EXERCISE PROMPT — For every record below, repeat the text exactly and pass over any image.

───

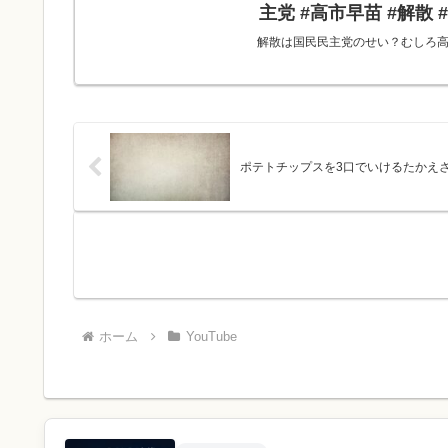
主党 #高市早苗 #解散
解散は国民民主党のせい？むしろ高市
ポテトチップスを3口でいけるたかえさん
ホーム
YouTube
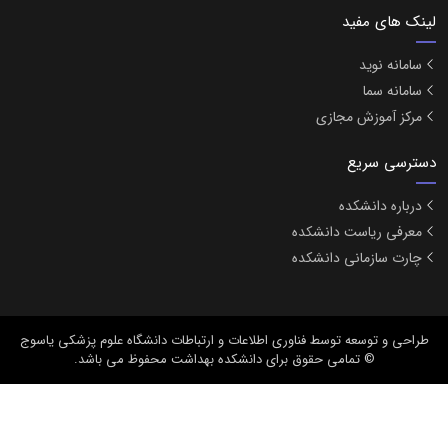
لینک های مفید
سامانه نوید
سامانه سما
مرکز آموزش مجازی
دسترسی سریع
درباره دانشکده
معرفی ریاست دانشکده
چارت سازمانی دانشکده
طراحی و توسعه
توسط فناوری اطلاعات و ارتباطات دانشگاه علوم پزشکی یاسوج
© تمامی حقوق برای دانشکده بهداشت محفوظ می باشد.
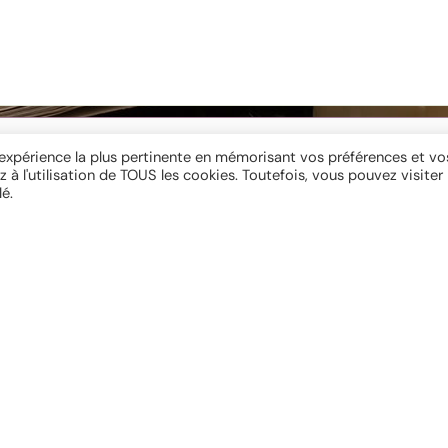
ENVOYER
l'expérience la plus pertinente en mémorisant vos préférences et vo
z à l'utilisation de TOUS les cookies. Toutefois, vous pouvez visiter
é.
 ma Newsletter
INSCRIPTION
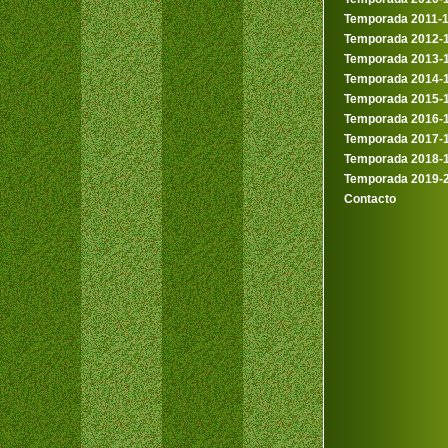
Temporada 2011-
Temporada 2012-
Temporada 2013-
Temporada 2014-
Temporada 2015-
Temporada 2016-
Temporada 2017-
Temporada 2018-
Temporada 2019-
Contacto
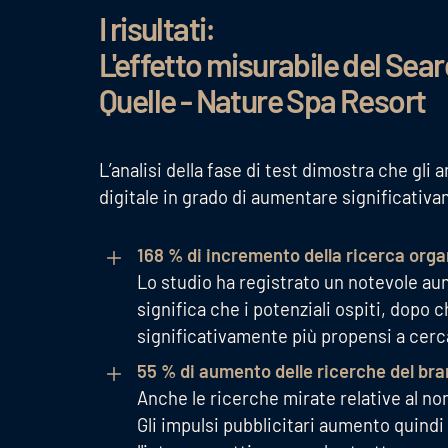
I risultati:
L'effetto misurabile del Sear
Quelle - Nature Spa Resort
L’analisi della fase di test dimostra che gl
digitale in grado di aumentare significativam
168 % di incremento della ricerca org
Lo studio ha registrato un notevole au
significa che i potenziali ospiti, dopo
significativamente più propensi a cer
55 % di aumento delle ricerche del br
Anche le ricerche mirate relative al n
Gli impulsi pubblicitari aumento quindi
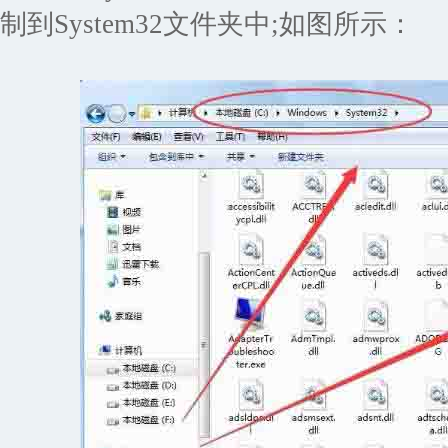
制到System32文件夹中;如图所示：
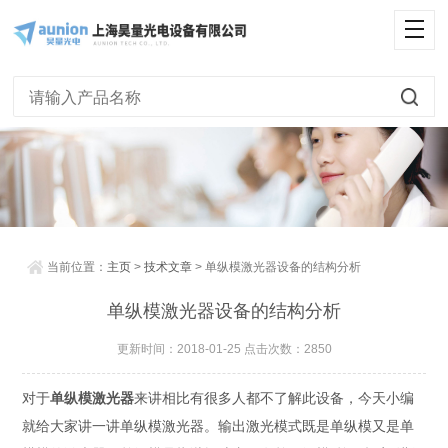
当前位置：
主页
>
技术文章
> 单纵模激光器设备的结构分析
单纵模激光器设备的结构分析
更新时间：2018-01-25 点击次数：2850
对于
单纵模激光器
来讲相比有很多人都不了解此设备，今天小编
就给大家讲一讲单纵模激光器。输出激光模式既是单纵模又是单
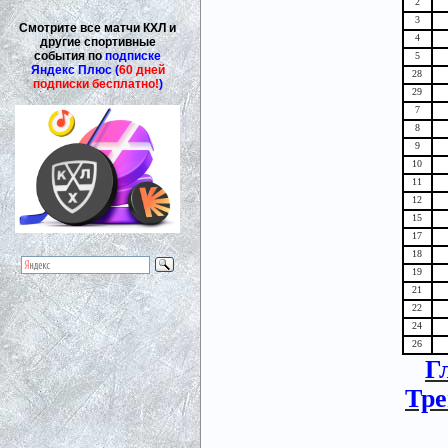
2
3
Смотрите все матчи КХЛ и
4
другие спортивные
события по
подписке
5
Яндекс Плюс (
60 дней
28
подписки бесплатно!
)
29
7
8
9
10
11
12
15
17
18
19
21
22
24
26
Г
Тре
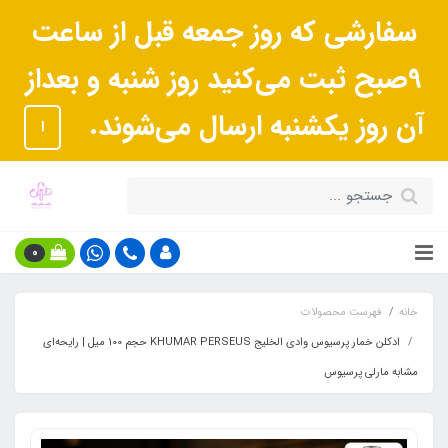
سفارشی که روز جمعه قبل از ساعت
9صبح ثبت می‌کنید روز شنبه و بعداز
آن روز یکشنبه ارسال می‌شوند.
ا
0
خانه
فهرست محصولات
ادکلن خمار پرسیوس وادی الخلیج KHUMAR PERSEUS حجم 100 میل | رایحه‌ای
مشابه مارلی پرسیوس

───

TASK OUTPUT —
主党 #高市早苗 #解散
解散は国民民主党のせい？むしろ高市
ポテトチップスを3口でいけるたかえさん
ホーム
YouTube
لینک های مفید
سامانه نوید
سامانه سما
مرکز آموزش مجازی
دسترسی سریع
درباره دانشکده
معرفی ریاست دانشکده
چارت سازمانی دانشکده
طراحی و توسعه
توسط فناوری اطلاعات و ارتباطات دانشگاه علوم پزشکی یاسوج
© تمامی حقوق برای دانشکده بهداشت محفوظ می باشد.
ENVOYER
l'expérience la plus pertinente en mémorisant vos préférences et vo
z à l'utilisation de TOUS les cookies. Toutefois, vous pouvez visiter
é.
 ma Newsletter
INSCRIPTION
Temporada 2011-
Temporada 2012-
Temporada 2013-
Temporada 2014-
Temporada 2015-
Temporada 2016-
Temporada 2017-
Temporada 2018-
Temporada 2019-
Contacto
I risultati:
L'effetto misurabile del Sear
Quelle - Nature Spa Resort
L’analisi della fase di test dimostra che gl
digitale in grado di aumentare significativam
168 % di incremento della ricerca org
Lo studio ha registrato un notevole au
significa che i potenziali ospiti, dopo
significativamente più propensi a cer
55 % di aumento delle ricerche del br
Anche le ricerche mirate relative al n
Gli impulsi pubblicitari aumento quindi
制到System32文件夹中;如图所示：
当前位置：
主页
>
技术文章
> 单纵模激光器设备的结构分析
单纵模激光器设备的结构分析
更新时间：2018-01-25 点击次数：2850
对于
单纵模激光器
来讲相比有很多人都不了解此设备，今天小编
就给大家讲一讲单纵模激光器。输出激光模式既是单纵模又是单
2
3
Смотрите все матчи КХЛ и
4
другие спортивные
события по
подписке
5
Яндекс Плюс (
60 дней
28
подписки бесплатно!
)
29
7
8
9
10
11
12
15
17
18
19
21
22
24
26
Г
Тре
سفارشی که روز جمعه قبل از ساعت
9صبح ثبت می‌کنید روز شنبه و بعداز
آن روز یکشنبه ارسال می‌شوند.
ا
0
خانه
فهرست محصولات
ادکلن خمار پرسیوس وادی الخلیج KHUMAR PERSEUS حجم 100 میل | رایحه‌ای
مشابه مارلی پرسیوس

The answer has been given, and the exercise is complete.